Page-level text extractions
□ □ □ □ □ □ □

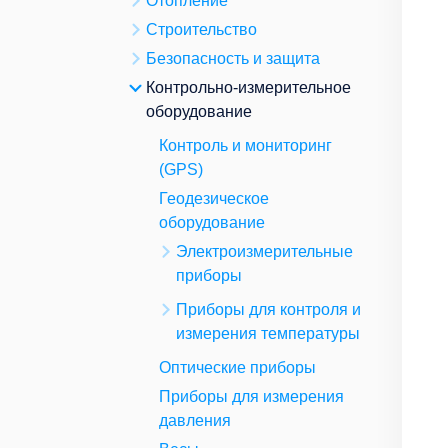
Отопление
Строительство
Безопасность и защита
Контрольно-измерительное
оборудование
Контроль и мониторинг
(GPS)
Геодезическое
оборудование
Электроизмерительные
приборы
Приборы для контроля и
измерения температуры
Оптические приборы
Приборы для измерения
давления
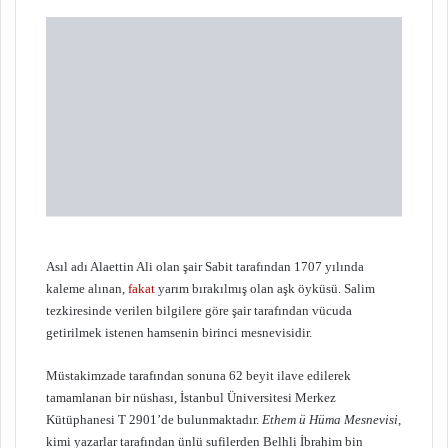
X
t
a
g
ö
n
d
e
r
m
e
k
Asıl adı Alaettin Ali olan şair Sabit tarafından 1707 yılında
kaleme alınan,
fakat
yarım bırakılmış olan aşk öyküsü. Salim
tezkiresinde verilen bilgilere göre şair tarafından vücuda
getirilmek istenen hamsenin birinci mesnevisidir.
Müstakimzade tarafından sonuna 62 beyit ilave edilerek
tamamlanan bir nüshası, İstanbul Üniversitesi Merkez
Kütüphanesi T 2901’de bulunmaktadır.
Ethem ü Hüma Mesnevisi
,
kimi yazarlar tarafından ünlü sufilerden Belhli İbrahim bin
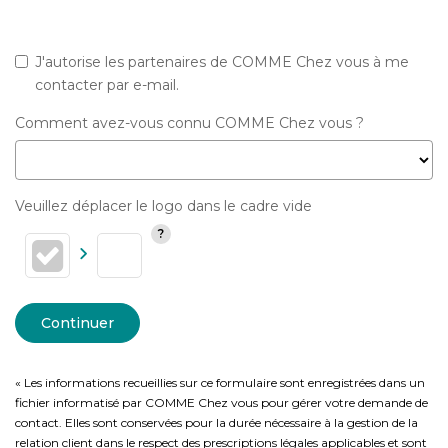
J'autorise les partenaires de COMME Chez vous à me
contacter par e-mail.
Comment avez-vous connu COMME Chez vous ?
Veuillez déplacer le logo dans le cadre vide
Continuer
« Les informations recueillies sur ce formulaire sont enregistrées dans un
fichier informatisé par COMME Chez vous pour gérer votre demande de
contact. Elles sont conservées pour la durée nécessaire à la gestion de la
relation client dans le respect des prescriptions légales applicables et sont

□ □ □ □ □ □ □

▸ REQUEST:
In the entries above, please find the line with "Müstakimzade tarafından sonuna" and the line with "kimi yazarlar tarafından", then write out exactly those two lines and every line between them, and nothing more.

▸ SOLUTION FOR THIS PROBLEM:
Müstakimzade tarafından sonuna 62 beyit ilave edilerek
tamamlanan bir nüshası, İstanbul Üniversitesi Merkez
Kütüphanesi T 2901’de bulunmaktadır.
Ethem ü Hüma Mesnevisi
,
kimi yazarlar tarafından ünlü sufilerden Belhli İbrahim bin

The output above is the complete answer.